• [How to complete this task]
The lines to repeat are those below from the one containing "middle mcp: (963, 1008)" down to the one containing "thumb cmc: (1110, 1207)", both included; reproduce them exactly and nothing else.

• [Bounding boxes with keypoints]
=== Section Start ===

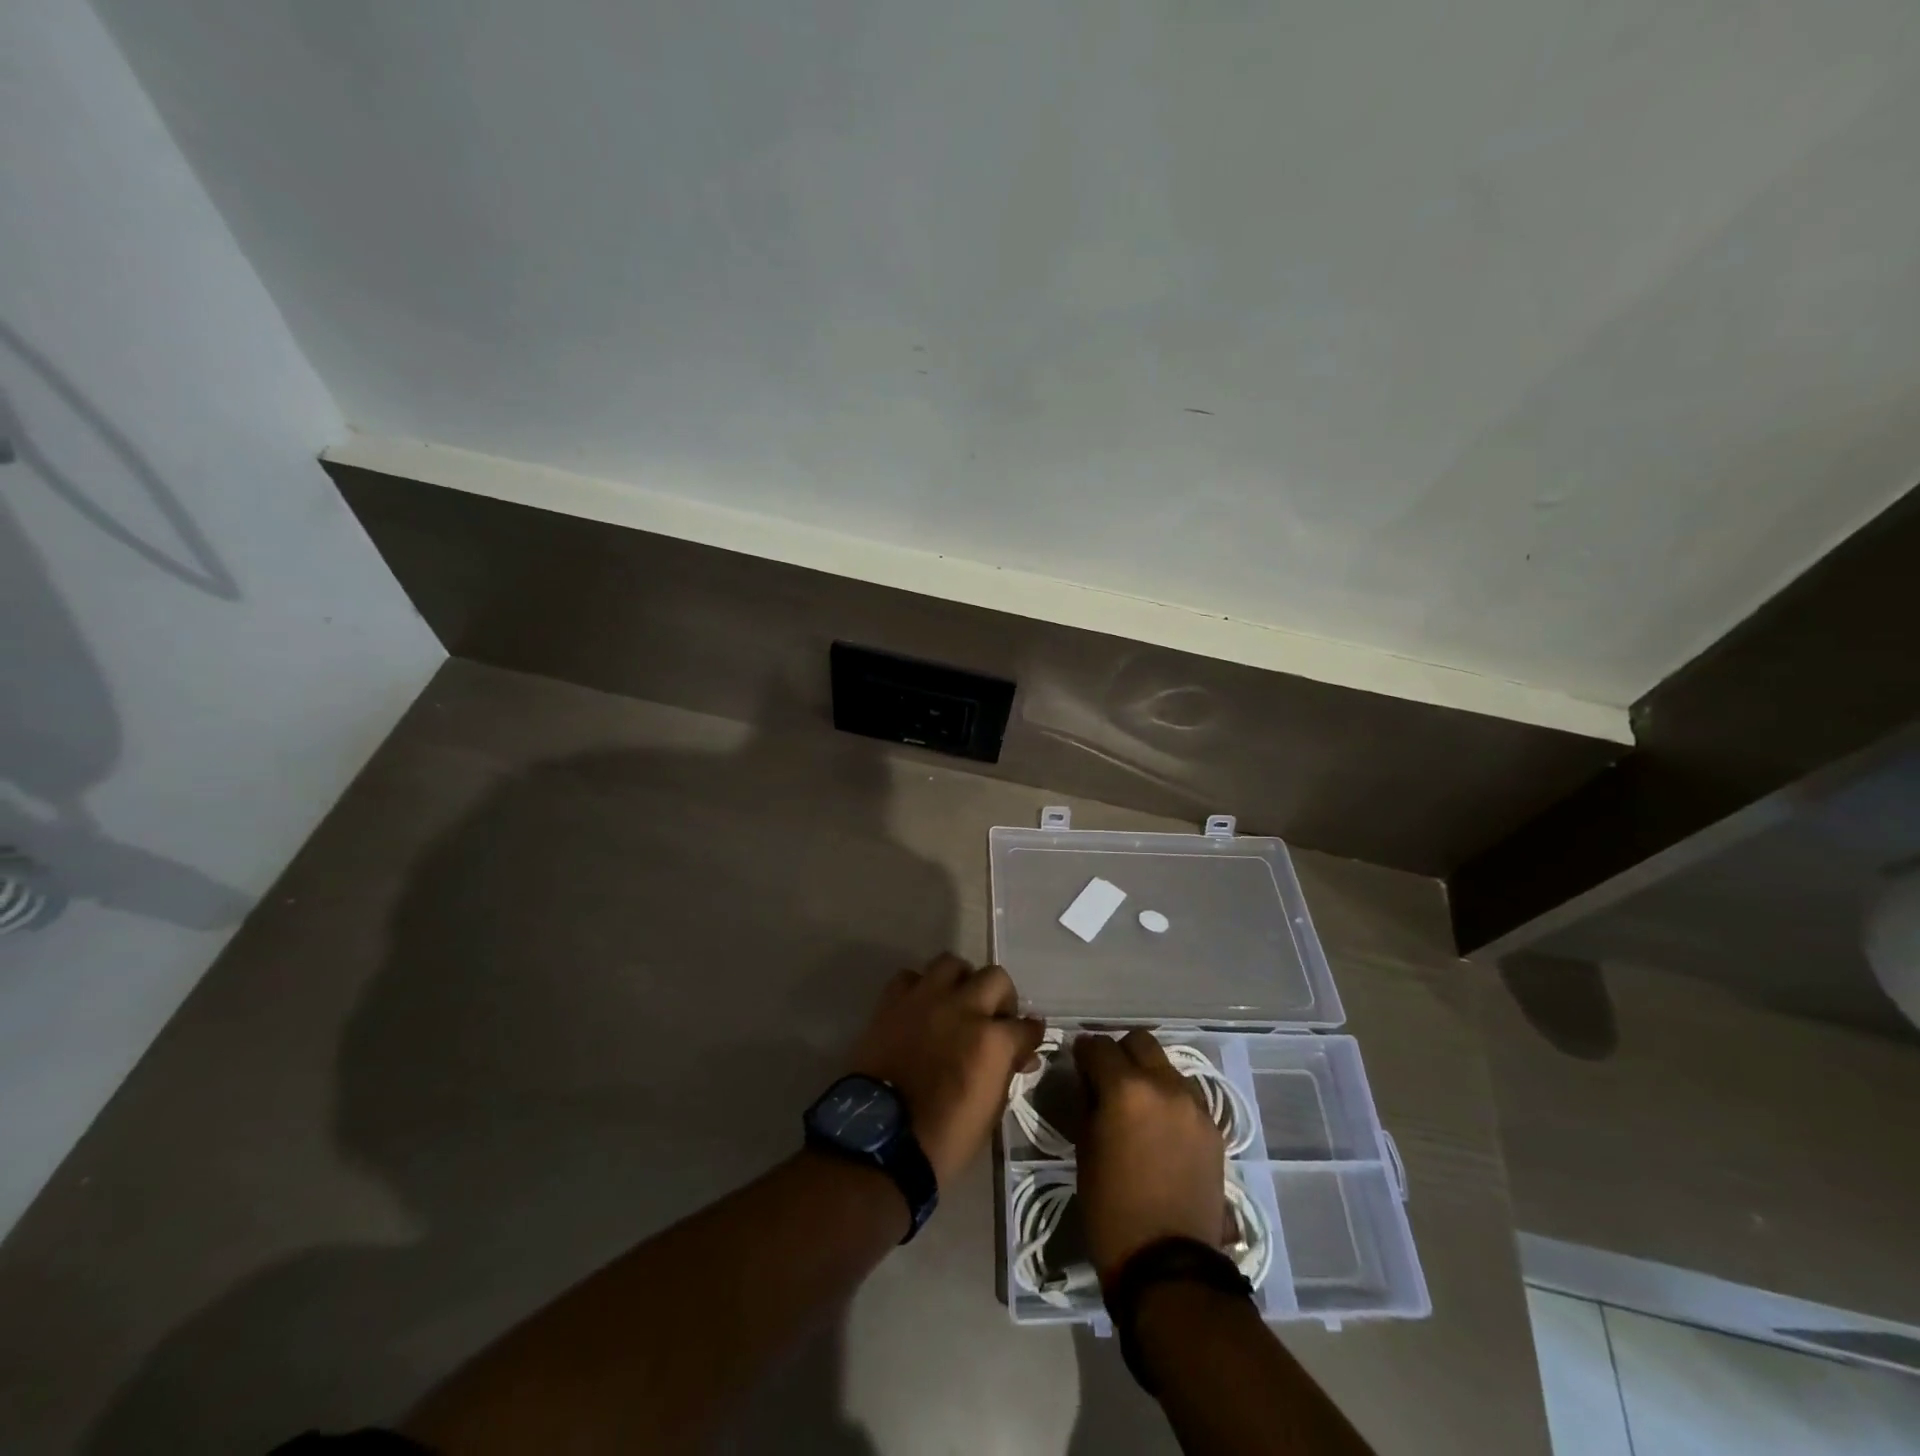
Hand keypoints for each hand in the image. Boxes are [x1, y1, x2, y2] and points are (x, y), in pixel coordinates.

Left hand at [845, 953, 1046, 1186]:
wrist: (879, 1139)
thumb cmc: (943, 1138)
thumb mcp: (989, 1112)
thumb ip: (1005, 1073)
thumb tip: (1019, 1056)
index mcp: (992, 1040)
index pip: (1027, 1025)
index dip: (1030, 1035)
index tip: (1026, 1043)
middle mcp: (963, 1008)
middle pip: (996, 978)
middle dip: (1002, 998)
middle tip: (993, 1019)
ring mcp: (926, 999)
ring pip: (952, 963)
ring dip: (961, 981)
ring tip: (956, 1003)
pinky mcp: (892, 1001)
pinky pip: (910, 977)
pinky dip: (919, 988)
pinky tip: (919, 1008)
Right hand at [1072, 1030, 1226, 1280]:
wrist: (1168, 1264)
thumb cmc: (1110, 1207)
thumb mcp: (1084, 1147)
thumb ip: (1089, 1101)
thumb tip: (1090, 1079)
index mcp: (1125, 1088)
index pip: (1098, 1045)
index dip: (1084, 1051)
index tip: (1078, 1062)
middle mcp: (1164, 1085)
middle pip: (1139, 1042)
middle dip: (1120, 1052)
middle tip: (1108, 1077)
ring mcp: (1194, 1105)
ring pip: (1167, 1066)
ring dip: (1149, 1075)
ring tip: (1138, 1105)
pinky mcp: (1213, 1128)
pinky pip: (1187, 1096)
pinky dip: (1170, 1100)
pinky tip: (1161, 1128)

=== Section End ===

• [Solution to the exercise]
middle mcp: (963, 1008)
middle pip: (996, 978)
middle dip: (1002, 998)
middle tip: (993, 1019)
ring mcp: (926, 999)
ring pip: (952, 963)
ring dip: (961, 981)
ring tip: (956, 1003)
pinky mcp: (892, 1001)
pinky pip: (910, 977)
pinky dip: (919, 988)
pinky tip: (919, 1008)
Right hand at [1072, 1030, 1226, 1280]:
wrist: (1168, 1264)
thumb cmc: (1110, 1207)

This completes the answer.